Qu’a-t-elle à craindre, la famille des Atrides ?

LE PRÉSIDENT.

Rien. Rien que je sache. Mais elle est comme toute famille heureuse, comme tout couple puissant, comme tout individu satisfait. Elle a à craindre l’ennemi le plus redoutable du monde, qui ne laissera rien d’elle, qui la rongera jusqu’aux os, l’alliée d’Électre : la justice intégrale.

LE JARDINIER.

Électre adore mon jardin. Les fleurs, si elle est un peu nerveuse, lui feront du bien.

AGATHE.

Mais elle ne fera pas de bien aux fleurs.

LE PRÉSIDENT.

Sûrement ! Tu vas les connaître enfin, tes fuchsias et tes géraniums.

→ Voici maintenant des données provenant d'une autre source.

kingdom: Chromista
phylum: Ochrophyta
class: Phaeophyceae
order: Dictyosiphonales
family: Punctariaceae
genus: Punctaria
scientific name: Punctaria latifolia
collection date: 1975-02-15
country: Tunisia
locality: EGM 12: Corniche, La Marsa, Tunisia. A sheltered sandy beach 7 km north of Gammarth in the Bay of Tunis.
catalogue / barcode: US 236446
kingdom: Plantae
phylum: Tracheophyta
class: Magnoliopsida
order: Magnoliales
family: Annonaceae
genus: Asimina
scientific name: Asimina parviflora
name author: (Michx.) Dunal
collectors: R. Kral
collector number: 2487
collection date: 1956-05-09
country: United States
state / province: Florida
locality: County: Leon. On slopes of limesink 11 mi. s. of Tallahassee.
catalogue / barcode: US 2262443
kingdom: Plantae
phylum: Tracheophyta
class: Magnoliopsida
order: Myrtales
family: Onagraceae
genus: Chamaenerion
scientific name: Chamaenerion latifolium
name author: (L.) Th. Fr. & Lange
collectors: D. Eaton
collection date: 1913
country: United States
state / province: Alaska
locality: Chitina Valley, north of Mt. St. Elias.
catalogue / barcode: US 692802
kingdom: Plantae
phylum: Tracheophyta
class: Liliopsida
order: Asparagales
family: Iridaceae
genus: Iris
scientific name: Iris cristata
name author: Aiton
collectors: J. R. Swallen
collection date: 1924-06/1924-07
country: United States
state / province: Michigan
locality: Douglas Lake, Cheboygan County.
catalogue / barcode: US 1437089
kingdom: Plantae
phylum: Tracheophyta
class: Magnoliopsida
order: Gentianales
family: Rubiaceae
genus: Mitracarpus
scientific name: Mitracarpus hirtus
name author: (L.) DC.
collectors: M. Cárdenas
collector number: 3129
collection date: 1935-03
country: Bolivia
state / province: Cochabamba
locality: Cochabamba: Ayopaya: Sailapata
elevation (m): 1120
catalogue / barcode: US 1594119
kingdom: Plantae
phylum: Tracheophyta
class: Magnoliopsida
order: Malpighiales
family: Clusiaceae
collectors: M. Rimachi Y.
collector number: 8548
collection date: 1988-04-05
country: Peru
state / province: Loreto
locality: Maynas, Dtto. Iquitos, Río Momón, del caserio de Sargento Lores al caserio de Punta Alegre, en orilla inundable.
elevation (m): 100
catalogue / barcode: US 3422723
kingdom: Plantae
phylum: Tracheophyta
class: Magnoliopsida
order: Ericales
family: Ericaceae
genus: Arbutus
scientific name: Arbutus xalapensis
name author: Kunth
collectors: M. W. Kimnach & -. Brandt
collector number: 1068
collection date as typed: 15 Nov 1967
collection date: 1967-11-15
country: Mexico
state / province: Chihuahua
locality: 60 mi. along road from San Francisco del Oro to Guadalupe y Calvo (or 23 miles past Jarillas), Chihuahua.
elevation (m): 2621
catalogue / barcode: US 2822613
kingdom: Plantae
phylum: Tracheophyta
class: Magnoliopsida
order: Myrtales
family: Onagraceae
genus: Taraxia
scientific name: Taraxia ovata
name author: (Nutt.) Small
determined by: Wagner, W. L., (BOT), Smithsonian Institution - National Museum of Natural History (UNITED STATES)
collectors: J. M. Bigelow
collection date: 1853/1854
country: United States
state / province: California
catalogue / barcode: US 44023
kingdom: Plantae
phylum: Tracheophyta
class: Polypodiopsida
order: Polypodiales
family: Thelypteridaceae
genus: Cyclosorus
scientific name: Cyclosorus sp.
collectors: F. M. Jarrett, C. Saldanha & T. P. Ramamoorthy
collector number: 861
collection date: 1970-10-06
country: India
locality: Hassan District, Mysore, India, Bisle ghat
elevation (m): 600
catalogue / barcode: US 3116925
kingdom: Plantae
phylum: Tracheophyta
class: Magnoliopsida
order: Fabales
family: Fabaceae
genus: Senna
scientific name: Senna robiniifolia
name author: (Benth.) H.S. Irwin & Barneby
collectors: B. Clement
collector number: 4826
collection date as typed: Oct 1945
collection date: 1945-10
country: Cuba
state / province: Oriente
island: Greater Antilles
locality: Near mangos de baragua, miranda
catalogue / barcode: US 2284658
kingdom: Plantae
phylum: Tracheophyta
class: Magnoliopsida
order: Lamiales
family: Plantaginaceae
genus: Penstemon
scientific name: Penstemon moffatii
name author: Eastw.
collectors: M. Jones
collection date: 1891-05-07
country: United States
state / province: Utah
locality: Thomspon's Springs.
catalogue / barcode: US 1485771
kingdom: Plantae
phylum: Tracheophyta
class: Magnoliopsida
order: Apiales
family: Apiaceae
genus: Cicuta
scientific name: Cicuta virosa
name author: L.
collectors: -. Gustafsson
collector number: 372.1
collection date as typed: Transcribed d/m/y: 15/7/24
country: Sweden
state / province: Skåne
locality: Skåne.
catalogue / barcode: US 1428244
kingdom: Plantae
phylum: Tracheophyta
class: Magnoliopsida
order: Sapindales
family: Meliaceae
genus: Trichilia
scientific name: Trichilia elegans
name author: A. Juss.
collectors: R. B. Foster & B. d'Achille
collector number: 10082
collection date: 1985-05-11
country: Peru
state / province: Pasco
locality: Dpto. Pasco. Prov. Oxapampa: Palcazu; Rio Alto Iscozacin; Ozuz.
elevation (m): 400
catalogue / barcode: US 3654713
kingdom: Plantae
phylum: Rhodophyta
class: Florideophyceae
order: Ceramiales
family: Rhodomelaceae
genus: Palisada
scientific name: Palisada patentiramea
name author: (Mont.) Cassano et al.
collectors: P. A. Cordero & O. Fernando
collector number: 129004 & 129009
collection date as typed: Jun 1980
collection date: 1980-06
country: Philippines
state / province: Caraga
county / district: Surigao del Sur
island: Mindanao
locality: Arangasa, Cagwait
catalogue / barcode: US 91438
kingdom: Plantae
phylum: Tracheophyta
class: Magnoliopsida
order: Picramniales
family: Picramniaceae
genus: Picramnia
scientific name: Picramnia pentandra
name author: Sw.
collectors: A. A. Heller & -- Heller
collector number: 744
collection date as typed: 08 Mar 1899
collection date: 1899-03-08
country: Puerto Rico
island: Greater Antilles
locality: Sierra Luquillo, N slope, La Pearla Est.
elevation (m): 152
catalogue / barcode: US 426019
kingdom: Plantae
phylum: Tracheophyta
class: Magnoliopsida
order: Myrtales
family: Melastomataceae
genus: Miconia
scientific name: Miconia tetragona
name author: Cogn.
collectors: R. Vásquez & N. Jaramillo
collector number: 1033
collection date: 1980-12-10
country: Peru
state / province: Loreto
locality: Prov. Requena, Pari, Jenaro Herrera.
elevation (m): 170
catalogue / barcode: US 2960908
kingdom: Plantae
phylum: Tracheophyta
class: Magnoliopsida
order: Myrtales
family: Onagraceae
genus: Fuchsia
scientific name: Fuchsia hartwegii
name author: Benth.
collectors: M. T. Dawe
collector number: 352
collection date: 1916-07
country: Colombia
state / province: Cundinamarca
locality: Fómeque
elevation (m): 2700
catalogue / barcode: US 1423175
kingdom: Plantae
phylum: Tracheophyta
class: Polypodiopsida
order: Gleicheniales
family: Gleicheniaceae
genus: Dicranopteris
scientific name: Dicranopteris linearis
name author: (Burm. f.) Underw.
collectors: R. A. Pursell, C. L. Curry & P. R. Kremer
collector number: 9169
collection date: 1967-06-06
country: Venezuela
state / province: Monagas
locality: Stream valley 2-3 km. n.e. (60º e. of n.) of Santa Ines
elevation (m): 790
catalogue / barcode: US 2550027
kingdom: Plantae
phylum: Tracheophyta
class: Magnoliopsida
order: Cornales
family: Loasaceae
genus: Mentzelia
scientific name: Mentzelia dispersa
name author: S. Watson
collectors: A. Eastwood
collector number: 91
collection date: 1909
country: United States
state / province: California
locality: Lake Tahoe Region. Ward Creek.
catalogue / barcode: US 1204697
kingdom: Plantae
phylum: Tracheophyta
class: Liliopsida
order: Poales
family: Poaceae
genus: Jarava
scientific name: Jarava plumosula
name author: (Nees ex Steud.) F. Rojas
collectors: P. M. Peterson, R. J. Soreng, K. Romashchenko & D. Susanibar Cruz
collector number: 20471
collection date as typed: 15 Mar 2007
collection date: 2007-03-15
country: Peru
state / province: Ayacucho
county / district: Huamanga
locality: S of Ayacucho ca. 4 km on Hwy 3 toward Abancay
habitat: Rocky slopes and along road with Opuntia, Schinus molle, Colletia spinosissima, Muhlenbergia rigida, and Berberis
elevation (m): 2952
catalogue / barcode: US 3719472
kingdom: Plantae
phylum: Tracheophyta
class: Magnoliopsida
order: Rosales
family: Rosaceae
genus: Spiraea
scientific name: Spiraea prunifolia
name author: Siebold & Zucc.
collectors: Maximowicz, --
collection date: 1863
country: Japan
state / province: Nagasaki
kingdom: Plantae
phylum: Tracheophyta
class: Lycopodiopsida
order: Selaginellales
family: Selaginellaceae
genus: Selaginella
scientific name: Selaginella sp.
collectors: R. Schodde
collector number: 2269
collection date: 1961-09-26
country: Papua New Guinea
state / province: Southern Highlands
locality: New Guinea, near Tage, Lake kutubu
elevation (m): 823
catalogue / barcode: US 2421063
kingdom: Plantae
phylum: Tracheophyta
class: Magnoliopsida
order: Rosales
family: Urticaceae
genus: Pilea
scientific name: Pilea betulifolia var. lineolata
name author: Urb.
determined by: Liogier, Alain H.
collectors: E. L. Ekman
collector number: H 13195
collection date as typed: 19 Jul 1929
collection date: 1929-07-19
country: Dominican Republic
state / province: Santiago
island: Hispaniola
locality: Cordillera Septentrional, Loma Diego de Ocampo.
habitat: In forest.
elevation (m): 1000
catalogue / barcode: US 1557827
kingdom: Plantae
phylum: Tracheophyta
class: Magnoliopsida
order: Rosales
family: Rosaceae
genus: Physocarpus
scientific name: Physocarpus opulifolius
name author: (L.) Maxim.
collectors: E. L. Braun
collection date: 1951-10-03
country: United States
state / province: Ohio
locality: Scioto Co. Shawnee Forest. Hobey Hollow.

Tu vas les voir cesser d’être d’aimables symboles, et exercer à leur compte leur fourberie ou leur ingratitude. Électre au jardin, c’est la justice et la mémoire entre les fleurs, c’est la haine.

LE JARDINIER.

Électre est pieuse. Tous les morts sont pour elle.

LE PRÉSIDENT.

Les morts ! Ah ! je les entends les morts, le jour où leur sera annoncée l’arrivée d’Électre. Je les vois, les assassinés demi-fondus déjà avec les assassins, les ombres des volés et des dupes doucement emmêlées aux ombres des voleurs, les familles rivales éparses et déchargées les unes dans les autres, s’agiter et se dire : Ah ! mon Dieu, voici Électre. Nous étions si tranquilles !

AGATHE.

Voici Électre !

LE JARDINIER.

Non. Pas encore. Mais c’est Égisthe. Laissez-nous, l’étranger. Égisthe n’aime pas beaucoup les visages d’hommes inconnus.

LE PRÉSIDENT.

Et toi aussi, Agathe. Il ne déteste pas assez les visages de femmes connus.

AGATHE

Vivement intéressée par le beau visage de l’étranger.

Vous montré-je la route, bel étranger ?

Égisthe entre, sous les vivats des invités, cependant que des serviteurs installent son trône, et appliquent contre une colonne un escabeau.